▸ **Texto para leitura**
════════

Jeremy Clarkson: Citroën C3 Aircross é um presente de grego
Por incrível que pareça, o C3 Aircross é uma das melhores coisas que existem para encarar uma nevasca de três dias. O duro é aguentá-lo os outros 362 dias
Quando a tempestade Beast from the East (Fera do Leste) chegou ao Reino Unido, eu estava curtindo um fim de semana nas colinas de Cotswolds, bem no centro da Inglaterra.
Eu deveria ter ido para Londres na noite anterior ao meu voo para as Ilhas Seychelles, já que as pessoas explicaram que meu chalé, no topo de uma daquelas montanhas, estaria entre as primeiras vítimas do “inferno das nevascas assassinas”. Mas eu disse “Bah!” e as ignorei.
Foi um erro, porque quando acordei, o acesso ao meu chalé tinha 1,5 metro de neve.
E, assim, enquanto tentava fazer as malas com uma mão, eu telefonei em pânico para um fazendeiro local com a outra, perguntando se ele podia trazer seu trator.
“Não vai adiantar muito”, disse ele naquele jeito alegre de gente do campo, “porque mesmo se conseguir chegar à vila, dali você não vai a lugar algum”.
Eu tomei isso como um desafio, e fui dar a partida no meu fiel Range Rover de 11 anos de idade.
Mas ele decidiu que não gostava muito da ideia de descer uma ladeira com 1,5 metro de neve, e teve uma falha elétrica.
O que desativou o sistema off-road, e a partir daí tudo o que ele fazia era escorregar.
Felizmente, eu peguei emprestado naquela semana um Citroën.
Infelizmente, era algo chamado de Aircross, que é um mini-MPV urbano crossover off-road nos moldes do Kia Stonic, Hyundai Kona e meia dúzia de outros que você preferiria se suicidar a ter de comprar um.

════════

▸ **Tarefa escrita 1**
Repita, sem qualquer alteração, o trecho dos registros que começa na linha que contém "family: Parmeliaceae" e vai até o fim dos registros, incluindo as duas pontas.
O texto e os registros são materiais independentes entre si.

▸ **Dados da tarefa**
════════

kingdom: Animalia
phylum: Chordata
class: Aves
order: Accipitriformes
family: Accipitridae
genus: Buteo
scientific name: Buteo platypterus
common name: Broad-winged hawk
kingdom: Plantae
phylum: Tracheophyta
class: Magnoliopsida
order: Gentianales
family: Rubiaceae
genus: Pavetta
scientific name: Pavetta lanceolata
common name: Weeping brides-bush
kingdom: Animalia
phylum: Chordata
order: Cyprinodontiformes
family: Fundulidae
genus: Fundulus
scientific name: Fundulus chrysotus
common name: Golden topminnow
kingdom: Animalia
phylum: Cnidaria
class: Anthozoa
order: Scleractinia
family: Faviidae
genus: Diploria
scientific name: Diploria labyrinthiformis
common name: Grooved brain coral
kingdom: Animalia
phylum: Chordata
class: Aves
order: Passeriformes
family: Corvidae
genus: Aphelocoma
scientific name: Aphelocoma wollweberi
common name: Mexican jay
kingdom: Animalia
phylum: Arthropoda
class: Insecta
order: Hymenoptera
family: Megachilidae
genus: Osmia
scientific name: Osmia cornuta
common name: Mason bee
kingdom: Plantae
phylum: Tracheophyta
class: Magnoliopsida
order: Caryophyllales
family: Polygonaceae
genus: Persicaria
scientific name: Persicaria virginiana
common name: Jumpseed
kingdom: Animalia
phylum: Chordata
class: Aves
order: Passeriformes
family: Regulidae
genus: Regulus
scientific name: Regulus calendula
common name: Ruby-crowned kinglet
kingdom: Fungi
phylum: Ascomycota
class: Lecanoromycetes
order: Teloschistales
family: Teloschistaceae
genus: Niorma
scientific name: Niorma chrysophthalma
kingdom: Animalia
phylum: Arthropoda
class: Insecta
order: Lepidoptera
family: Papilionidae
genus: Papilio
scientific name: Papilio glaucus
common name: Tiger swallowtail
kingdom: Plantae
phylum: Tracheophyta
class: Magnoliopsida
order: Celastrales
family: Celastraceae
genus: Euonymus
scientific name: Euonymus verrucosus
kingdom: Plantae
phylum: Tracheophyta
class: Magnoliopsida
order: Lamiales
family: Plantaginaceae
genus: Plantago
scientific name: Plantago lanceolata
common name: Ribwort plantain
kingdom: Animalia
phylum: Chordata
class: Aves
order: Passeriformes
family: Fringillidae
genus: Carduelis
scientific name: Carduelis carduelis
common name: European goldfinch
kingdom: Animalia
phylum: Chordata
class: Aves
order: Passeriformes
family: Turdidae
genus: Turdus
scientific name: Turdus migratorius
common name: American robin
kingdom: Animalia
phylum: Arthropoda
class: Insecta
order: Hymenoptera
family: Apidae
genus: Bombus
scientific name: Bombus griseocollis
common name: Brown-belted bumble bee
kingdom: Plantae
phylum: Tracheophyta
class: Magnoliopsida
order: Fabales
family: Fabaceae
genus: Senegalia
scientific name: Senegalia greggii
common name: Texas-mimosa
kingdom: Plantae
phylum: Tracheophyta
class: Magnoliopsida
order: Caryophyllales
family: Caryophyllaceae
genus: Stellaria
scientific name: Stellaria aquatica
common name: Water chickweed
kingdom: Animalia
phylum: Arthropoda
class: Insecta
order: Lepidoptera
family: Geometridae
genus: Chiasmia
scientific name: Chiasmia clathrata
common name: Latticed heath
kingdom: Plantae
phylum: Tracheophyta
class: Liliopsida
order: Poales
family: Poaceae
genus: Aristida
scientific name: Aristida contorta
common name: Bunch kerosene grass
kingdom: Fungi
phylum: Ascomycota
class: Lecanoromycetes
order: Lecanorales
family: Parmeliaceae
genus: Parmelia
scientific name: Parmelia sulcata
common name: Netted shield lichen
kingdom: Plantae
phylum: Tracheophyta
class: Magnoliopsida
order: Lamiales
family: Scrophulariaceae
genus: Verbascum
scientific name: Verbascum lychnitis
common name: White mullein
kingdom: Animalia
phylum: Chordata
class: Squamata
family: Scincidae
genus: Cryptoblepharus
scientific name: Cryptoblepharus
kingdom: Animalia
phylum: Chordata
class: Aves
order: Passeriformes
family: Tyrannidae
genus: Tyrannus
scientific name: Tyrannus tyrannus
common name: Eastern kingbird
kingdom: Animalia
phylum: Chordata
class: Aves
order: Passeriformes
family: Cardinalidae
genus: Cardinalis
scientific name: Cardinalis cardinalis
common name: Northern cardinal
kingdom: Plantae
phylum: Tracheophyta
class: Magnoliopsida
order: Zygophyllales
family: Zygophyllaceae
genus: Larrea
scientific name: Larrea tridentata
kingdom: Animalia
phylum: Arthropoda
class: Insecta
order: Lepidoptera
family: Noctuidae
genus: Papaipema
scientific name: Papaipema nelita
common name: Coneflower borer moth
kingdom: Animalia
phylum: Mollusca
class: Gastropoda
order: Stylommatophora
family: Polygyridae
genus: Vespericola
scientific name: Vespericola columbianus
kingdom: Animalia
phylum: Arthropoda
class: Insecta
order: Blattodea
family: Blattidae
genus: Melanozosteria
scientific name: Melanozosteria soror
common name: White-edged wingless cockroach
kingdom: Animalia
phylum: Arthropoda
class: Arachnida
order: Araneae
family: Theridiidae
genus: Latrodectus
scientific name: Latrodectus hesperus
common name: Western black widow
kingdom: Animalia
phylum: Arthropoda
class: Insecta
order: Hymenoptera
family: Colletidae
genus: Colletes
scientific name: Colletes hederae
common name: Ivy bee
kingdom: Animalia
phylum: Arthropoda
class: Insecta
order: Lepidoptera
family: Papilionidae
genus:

════════

▸ **Tarefa escrita 2**
Reescreva o trecho do texto sobre o Citroën C3 Aircross que começa nas palavras "E, assim, enquanto" e termina em "semana um Citroën.", trocando "trator" por "caminhão".

▸ **Resultado da tarefa 1**
family: Parmeliaceae
genus: Parmelia
scientific name: Parmelia sulcata
common name: Netted shield lichen
kingdom: Plantae
phylum: Tracheophyta
class: Magnoliopsida
order: Lamiales
family: Scrophulariaceae
genus: Verbascum
scientific name: Verbascum lychnitis
common name: White mullein
kingdom: Animalia
phylum: Chordata
class: Squamata
family: Scincidae
genus: Cryptoblepharus
scientific name: Cryptoblepharus
kingdom: Animalia
phylum: Chordata
class: Aves
order: Passeriformes
family: Tyrannidae
genus: Tyrannus
scientific name: Tyrannus tyrannus
common name: Eastern kingbird
kingdom: Animalia
phylum: Chordata
class: Aves
order: Passeriformes
family: Cardinalidae
genus: Cardinalis
scientific name: Cardinalis cardinalis
common name: Northern cardinal
kingdom: Plantae
phylum: Tracheophyta
class: Magnoliopsida
order: Zygophyllales
family: Zygophyllaceae
genus: Larrea
scientific name: Larrea tridentata
kingdom: Animalia
phylum: Arthropoda
class: Insecta
order: Lepidoptera
family: Noctuidae
genus: Papaipema
scientific name: Papaipema nelita
common name: Coneflower borer moth
kingdom: Animalia
phylum: Mollusca
class: Gastropoda
order: Stylommatophora
family: Polygyridae
genus: Vespericola
scientific name: Vespericola columbianus
kingdom: Animalia
phylum: Arthropoda
class: Insecta
order: Blattodea
family: Blattidae
genus: Melanozosteria
scientific name: Melanozosteria soror
common name: White-edged wingless cockroach
kingdom: Animalia
phylum: Arthropoda
class: Arachnida
order: Araneae
family: Theridiidae
genus: Latrodectus
scientific name: Latrodectus hesperus
common name: Western black widow
kingdom: Animalia
phylum: Arthropoda
class: Insecta
order: Hymenoptera
family: Colletidae
genus: Colletes
scientific name: Colletes hederae
common name: Ivy bee
kingdom: Animalia
phylum: Arthropoda
class: Insecta
order: Lepidoptera
family: Papilionidae
genus:

▸ **Resultado da tarefa 2**
E, assim, enquanto tentava fazer as malas com uma mão, eu telefonei em pânico para um fazendeiro local com a outra, perguntando se ele podia trazer seu caminhão.
“Não vai adiantar muito”, disse ele naquele jeito alegre de gente do campo, “porque mesmo se conseguir chegar à vila, dali você não vai a lugar algum”.
Eu tomei isso como um desafio, e fui dar a partida no meu fiel Range Rover de 11 anos de idade.
Mas ele decidiu que não gostava muito da ideia de descer uma ladeira com 1,5 metro de neve, e teve uma falha elétrica.
O que desativou o sistema off-road, e a partir daí tudo o que ele fazia era escorregar.
Felizmente, eu peguei emprestado naquela semana um Citroën.